Scott:                   Yeah. And then another thing that a lot of military veterans probably feel as that they don't feel like they fit in, whether that's based on PTSD or just general uncomfortableness. So how do you recommend people deal with that as they begin networking and speaking with other people?

Karen:                  Well, I think the, the thing, one thing I know I've asked a lot of my, of my contacts, you know, what, what is it you hate so much about networking or having a network? And one thing is, I think we all have this, we hear that word at, we immediately think there's a faceless mass of people out there and I am all by myself over here. And that faceless mass, they have all the answers and they have everything figured out. And I do not. And I'm all by myself. And that's really not true. First of all. Everybody, one by one has whatever issues they have and their own fears and so on. But the other thing is you're not having to meet a faceless mass. It's everything about connecting with other people starts out one-to-one. And so that is just back to the having the, the small exchanges that you might have, the pleasantries, the basic conversation or be curious about, Oh, tell me more about that. First of all, you're talking and I'm not, but um, but tell me a story. You know, and so if you think of it that way, really as the each contact, each conversation, each new meeting is, is a one to one experience. And then the fact that you can use your email, you can use the different private mechanisms on the social channels, private LinkedIn message, private Twitter message, messenger on Facebook. So that is still one-to-one, right? That you're, you're just sitting in front of the screen asking a particular person a particular thing. There's no faceless mass. So I think if you can think about it that way, kind of break it down. In other words, from that kind of scary, faceless mass thing to, Oh, I'm just going to reach out to this one person about this one thing and it might be three minutes.

Scott:                   That ties into the next thing I was thinking about was advocate, the idea of keeping in loose touch. So what is exactly keeping loose touch? I can probably imagine based off of what you talked about earlier, but what is it, how do you use it? And then ultimately what are the benefits of it?

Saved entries
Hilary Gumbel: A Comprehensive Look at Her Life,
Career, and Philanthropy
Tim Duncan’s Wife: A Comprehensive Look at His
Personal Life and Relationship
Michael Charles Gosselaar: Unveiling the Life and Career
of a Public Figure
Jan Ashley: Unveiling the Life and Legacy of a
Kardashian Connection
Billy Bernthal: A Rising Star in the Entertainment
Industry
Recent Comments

> List of tasks
A - Copy the passage from the networking interview starting at "Scott:                   Yeah." and ending at "with other people?".
B - In the networking interview, which private messaging channels on social platforms does Karen name?
C - Condense the paragraph of the networking interview that begins "Well, I think the, the thing" into a bulleted list that keeps its main points.

> Answers in order
A -
Scott:                   Yeah. And then another thing that a lot of military veterans probably feel as that they don't feel like they fit in, whether that's based on PTSD or just general uncomfortableness. So how do you recommend people deal with that as they begin networking and speaking with other people?

B - A private LinkedIn message, a private Twitter message, and Messenger on Facebook.

C -
- When people hear the word networking, they often picture a faceless mass of people who have everything figured out, while they feel alone and without answers.
- That picture is not true, because everyone has their own issues and fears.
- Connecting with other people always starts one-to-one, through small exchanges, pleasantries, basic conversation, or curiosity, such as asking someone to tell a story.
- Each contact, conversation, and new meeting is a one-to-one experience.
- Email and private messages on LinkedIn, Twitter, and Facebook Messenger are also one-to-one, with one person asking another a particular thing.
- Thinking of it this way turns the scary, faceless mass into reaching out to one person about one thing, which might take three minutes.